From the entries below, return exactly the lines beginning at the one that contains "Licensee: Mary B. Martin, RN, Chapel Hill" and ending at the one that contains "Licensee: Beth A. Searer, RN, Sevierville", both of them included, and only those lines.

** Opening Input block **

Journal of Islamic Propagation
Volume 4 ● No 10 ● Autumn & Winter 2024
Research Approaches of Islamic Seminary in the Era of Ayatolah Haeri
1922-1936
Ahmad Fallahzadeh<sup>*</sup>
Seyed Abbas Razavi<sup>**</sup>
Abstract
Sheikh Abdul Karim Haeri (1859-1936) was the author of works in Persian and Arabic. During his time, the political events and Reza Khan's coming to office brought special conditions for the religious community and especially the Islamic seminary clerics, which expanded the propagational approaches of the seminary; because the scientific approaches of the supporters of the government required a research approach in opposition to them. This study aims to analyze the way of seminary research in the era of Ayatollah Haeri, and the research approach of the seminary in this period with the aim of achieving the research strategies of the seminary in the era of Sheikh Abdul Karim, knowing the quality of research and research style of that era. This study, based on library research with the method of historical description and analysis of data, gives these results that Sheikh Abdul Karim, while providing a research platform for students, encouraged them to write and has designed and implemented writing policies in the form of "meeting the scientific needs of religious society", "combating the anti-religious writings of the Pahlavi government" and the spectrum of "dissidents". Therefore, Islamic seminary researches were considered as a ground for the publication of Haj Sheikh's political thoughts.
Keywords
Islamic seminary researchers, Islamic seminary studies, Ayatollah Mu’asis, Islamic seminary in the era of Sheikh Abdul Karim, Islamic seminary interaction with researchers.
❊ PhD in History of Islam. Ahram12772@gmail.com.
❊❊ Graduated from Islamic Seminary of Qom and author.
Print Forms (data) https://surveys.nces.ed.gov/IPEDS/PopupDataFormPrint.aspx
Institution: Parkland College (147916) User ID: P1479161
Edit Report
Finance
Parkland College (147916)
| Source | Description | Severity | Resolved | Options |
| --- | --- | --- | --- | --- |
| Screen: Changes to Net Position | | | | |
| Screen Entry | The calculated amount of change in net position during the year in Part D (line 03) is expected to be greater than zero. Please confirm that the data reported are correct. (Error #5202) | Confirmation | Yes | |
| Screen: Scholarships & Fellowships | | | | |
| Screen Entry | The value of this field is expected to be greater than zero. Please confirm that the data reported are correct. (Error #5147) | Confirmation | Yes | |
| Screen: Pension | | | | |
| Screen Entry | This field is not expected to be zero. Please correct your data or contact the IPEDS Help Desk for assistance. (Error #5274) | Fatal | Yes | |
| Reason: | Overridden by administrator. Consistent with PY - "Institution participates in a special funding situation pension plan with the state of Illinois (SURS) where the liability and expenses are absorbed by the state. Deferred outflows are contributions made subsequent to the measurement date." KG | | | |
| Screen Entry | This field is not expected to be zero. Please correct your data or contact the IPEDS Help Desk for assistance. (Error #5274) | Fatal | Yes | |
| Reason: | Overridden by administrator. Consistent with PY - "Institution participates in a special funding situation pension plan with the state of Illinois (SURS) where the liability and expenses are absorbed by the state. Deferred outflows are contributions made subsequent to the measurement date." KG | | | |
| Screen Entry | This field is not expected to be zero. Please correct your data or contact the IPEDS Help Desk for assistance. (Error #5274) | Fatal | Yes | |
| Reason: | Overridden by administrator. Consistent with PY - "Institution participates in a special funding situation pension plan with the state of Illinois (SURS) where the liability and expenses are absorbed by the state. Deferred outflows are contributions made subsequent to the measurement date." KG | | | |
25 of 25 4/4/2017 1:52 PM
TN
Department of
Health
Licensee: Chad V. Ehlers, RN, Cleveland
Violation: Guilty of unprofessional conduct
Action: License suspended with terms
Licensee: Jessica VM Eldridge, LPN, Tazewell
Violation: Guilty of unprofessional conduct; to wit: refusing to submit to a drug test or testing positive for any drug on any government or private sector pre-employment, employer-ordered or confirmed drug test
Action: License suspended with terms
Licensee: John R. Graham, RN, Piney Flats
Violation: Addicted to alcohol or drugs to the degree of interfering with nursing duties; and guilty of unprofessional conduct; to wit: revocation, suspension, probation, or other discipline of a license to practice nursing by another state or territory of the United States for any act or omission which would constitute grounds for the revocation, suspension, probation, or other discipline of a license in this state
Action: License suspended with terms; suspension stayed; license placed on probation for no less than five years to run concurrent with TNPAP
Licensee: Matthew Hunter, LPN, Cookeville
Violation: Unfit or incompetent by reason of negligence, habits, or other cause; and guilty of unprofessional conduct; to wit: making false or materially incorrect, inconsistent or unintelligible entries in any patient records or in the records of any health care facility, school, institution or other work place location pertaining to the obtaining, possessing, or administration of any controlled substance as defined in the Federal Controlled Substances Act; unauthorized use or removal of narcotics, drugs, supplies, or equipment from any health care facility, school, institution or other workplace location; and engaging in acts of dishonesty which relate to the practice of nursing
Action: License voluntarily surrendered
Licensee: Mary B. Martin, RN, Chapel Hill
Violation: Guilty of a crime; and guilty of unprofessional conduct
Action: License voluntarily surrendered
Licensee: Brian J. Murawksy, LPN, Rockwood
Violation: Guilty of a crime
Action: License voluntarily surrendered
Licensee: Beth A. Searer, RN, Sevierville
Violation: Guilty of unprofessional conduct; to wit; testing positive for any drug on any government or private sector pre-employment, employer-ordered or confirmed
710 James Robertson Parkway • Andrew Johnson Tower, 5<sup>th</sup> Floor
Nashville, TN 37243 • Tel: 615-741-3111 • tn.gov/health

** Closing Input block **

**Result for this task:**
Licensee: Mary B. Martin, RN, Chapel Hill
Violation: Guilty of a crime; and guilty of unprofessional conduct
Action: License voluntarily surrendered
Licensee: Brian J. Murawksy, LPN, Rockwood
Violation: Guilty of a crime
Action: License voluntarily surrendered
Licensee: Beth A. Searer, RN, Sevierville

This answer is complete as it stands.